Scan the entries below for the word "place". Copy out every line in which it occurs.

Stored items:
--
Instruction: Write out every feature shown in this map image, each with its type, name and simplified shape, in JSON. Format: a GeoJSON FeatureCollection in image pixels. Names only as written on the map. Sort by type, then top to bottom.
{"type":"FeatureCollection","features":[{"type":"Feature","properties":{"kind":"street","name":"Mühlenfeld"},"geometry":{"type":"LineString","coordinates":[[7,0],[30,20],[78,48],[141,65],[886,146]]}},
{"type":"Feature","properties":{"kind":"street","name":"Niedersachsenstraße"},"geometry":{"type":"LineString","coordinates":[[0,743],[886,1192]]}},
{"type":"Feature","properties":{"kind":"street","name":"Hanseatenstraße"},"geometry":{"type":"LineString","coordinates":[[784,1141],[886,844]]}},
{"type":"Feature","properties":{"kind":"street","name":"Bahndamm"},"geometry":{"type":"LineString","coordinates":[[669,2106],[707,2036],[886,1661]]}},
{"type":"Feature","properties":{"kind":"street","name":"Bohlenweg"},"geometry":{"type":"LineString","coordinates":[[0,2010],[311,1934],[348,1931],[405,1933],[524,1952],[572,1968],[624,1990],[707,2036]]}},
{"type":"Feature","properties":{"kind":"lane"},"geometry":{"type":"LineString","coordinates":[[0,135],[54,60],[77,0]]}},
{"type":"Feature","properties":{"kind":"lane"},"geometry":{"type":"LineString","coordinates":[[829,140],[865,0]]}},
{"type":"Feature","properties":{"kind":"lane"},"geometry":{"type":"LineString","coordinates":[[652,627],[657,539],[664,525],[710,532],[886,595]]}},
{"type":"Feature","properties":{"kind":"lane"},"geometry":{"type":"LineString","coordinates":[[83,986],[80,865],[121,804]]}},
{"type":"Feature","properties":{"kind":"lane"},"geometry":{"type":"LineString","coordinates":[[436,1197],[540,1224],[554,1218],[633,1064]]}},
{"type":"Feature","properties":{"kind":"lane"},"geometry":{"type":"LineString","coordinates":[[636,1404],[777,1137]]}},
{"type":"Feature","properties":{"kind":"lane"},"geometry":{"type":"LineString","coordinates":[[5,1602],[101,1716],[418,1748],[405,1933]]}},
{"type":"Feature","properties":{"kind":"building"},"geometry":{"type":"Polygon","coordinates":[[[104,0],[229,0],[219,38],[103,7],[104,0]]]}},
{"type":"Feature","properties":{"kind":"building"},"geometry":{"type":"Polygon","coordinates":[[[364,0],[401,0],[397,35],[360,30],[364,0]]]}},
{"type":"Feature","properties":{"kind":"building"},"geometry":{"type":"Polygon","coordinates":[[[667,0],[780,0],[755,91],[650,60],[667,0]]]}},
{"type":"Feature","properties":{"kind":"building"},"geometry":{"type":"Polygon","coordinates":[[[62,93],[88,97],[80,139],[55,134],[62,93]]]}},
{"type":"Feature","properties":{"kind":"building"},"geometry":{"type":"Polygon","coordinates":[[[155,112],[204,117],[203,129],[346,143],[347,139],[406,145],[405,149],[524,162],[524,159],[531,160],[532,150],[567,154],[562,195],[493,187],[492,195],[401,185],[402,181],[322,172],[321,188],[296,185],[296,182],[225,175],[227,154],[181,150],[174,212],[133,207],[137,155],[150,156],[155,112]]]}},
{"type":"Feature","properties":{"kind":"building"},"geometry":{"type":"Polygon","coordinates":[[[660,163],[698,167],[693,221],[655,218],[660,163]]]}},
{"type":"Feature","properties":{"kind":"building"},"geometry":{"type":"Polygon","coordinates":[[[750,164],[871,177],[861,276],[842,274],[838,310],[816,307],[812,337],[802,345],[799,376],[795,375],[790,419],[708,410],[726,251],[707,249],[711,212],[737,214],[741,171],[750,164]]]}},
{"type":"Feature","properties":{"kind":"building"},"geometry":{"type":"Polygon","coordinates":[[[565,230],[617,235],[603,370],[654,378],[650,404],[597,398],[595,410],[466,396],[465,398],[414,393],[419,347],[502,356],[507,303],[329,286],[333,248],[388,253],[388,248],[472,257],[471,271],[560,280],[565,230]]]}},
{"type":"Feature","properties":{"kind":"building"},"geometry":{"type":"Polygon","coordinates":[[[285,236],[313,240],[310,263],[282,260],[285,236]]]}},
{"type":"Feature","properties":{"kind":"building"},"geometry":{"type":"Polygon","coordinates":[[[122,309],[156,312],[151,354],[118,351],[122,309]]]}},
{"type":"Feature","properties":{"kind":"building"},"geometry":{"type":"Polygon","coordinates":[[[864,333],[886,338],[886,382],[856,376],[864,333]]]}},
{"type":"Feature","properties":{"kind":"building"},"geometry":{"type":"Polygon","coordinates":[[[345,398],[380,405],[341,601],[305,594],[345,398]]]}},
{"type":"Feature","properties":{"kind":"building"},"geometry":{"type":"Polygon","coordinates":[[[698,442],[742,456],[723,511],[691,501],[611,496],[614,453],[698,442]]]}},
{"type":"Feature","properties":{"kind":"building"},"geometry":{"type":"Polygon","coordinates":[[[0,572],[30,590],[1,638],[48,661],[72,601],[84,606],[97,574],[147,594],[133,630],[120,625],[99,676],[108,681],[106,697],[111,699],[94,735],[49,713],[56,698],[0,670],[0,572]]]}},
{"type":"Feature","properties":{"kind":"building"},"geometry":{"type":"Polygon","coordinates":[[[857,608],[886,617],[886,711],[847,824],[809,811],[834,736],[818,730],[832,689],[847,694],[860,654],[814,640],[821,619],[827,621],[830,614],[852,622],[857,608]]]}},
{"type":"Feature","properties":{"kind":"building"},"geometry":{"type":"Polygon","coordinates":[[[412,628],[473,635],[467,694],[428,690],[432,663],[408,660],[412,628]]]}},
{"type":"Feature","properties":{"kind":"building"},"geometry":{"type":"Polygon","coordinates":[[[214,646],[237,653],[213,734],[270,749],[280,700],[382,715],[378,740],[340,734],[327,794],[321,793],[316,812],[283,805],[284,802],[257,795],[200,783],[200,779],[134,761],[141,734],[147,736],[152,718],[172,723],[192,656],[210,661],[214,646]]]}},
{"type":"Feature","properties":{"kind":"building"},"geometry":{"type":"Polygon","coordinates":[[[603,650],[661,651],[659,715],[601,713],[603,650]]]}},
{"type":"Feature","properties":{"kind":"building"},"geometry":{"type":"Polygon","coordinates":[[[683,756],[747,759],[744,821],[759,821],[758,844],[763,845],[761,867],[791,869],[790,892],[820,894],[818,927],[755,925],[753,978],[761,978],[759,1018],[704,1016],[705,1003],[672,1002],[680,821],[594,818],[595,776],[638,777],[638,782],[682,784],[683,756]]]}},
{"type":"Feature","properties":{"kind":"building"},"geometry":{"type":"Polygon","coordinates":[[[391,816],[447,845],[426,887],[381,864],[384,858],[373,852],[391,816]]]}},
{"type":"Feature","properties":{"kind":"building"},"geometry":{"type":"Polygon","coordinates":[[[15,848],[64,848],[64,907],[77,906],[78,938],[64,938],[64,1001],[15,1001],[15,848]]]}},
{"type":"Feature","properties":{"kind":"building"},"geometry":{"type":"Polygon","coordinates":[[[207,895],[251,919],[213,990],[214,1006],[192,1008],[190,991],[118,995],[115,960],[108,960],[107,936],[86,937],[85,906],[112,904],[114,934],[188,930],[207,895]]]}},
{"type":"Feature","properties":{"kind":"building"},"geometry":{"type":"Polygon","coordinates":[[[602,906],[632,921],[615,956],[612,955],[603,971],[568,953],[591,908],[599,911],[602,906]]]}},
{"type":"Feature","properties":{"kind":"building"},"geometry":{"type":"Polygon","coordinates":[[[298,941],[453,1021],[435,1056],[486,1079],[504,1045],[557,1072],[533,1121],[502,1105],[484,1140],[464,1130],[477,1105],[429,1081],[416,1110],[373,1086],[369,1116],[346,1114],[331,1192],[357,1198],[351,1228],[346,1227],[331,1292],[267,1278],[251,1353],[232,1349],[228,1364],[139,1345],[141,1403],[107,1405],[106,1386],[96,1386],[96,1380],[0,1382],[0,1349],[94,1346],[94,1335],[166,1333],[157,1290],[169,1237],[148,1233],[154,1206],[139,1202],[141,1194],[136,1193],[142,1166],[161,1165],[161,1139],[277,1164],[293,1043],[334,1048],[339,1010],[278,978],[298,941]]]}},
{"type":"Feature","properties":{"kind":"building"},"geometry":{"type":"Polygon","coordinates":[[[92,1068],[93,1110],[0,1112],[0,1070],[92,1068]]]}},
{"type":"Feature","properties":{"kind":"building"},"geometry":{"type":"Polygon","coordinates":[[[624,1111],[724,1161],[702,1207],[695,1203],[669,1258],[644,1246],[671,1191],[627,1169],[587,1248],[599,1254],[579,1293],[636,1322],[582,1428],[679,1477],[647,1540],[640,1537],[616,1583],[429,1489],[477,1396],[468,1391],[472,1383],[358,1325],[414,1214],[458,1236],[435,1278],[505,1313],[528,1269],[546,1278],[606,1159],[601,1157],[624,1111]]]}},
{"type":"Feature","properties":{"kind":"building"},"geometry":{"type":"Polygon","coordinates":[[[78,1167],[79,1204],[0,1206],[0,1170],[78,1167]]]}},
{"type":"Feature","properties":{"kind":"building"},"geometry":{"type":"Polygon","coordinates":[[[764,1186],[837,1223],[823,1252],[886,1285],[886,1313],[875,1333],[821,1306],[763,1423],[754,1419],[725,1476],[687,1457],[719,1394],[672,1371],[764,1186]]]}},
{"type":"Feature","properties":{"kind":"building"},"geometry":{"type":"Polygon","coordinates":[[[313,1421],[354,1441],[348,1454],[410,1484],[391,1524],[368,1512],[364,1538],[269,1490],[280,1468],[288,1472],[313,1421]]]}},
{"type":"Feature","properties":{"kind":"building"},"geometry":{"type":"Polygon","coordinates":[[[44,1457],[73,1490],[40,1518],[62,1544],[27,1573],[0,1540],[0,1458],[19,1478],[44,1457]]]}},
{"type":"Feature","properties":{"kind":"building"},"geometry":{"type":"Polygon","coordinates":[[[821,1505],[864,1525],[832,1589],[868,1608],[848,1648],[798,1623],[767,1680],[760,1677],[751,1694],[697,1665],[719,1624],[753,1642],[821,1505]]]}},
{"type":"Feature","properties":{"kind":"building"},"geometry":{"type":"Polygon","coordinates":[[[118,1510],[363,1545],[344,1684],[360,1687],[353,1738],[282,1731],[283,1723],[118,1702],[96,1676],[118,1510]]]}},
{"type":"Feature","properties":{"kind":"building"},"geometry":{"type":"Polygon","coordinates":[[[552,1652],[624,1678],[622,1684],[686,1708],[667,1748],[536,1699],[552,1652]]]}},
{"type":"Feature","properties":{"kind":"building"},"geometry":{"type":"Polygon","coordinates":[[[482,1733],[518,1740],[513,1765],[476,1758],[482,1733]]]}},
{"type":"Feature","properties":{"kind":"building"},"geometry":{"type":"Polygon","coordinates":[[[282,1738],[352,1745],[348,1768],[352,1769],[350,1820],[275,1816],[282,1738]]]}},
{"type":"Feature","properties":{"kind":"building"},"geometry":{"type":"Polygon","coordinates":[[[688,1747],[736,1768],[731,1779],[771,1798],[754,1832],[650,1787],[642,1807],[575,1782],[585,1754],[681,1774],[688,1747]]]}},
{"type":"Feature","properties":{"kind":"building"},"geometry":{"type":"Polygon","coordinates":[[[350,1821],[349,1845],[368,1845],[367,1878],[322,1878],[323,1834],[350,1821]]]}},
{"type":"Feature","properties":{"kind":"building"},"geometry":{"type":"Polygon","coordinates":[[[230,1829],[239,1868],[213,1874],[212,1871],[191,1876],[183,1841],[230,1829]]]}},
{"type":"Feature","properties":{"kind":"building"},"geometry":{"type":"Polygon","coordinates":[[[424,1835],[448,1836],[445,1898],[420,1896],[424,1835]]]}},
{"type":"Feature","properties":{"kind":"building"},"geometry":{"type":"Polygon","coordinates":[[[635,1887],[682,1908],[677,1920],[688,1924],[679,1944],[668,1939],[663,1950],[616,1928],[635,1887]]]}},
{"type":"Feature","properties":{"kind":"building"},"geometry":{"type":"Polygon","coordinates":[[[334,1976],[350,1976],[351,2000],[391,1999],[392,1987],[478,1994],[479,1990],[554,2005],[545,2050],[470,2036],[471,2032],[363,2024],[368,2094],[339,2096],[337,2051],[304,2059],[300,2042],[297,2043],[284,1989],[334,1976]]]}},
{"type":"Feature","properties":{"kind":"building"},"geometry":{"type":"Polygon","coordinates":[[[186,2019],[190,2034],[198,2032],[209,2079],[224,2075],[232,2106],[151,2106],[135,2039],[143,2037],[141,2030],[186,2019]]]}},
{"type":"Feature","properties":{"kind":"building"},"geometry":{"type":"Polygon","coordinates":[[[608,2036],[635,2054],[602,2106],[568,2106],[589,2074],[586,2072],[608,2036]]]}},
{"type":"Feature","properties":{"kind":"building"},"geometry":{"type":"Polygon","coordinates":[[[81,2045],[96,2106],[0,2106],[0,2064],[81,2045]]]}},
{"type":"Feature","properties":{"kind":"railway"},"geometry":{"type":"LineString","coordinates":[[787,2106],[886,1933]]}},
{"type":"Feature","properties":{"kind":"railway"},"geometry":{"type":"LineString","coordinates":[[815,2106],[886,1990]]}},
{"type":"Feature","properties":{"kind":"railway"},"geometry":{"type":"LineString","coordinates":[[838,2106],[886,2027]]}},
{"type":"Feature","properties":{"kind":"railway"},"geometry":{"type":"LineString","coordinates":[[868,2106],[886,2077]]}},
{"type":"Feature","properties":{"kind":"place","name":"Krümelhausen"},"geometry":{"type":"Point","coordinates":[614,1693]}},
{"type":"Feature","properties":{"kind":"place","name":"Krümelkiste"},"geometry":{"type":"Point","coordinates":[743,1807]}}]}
--
# OUTPUT FOR THIS EXERCISE
{"type":"Feature","properties":{"kind":"place","name":"Krümelhausen"},"geometry":{"type":"Point","coordinates":[614,1693]}},
{"type":"Feature","properties":{"kind":"place","name":"Krümelkiste"},"geometry":{"type":"Point","coordinates":[743,1807]}}]}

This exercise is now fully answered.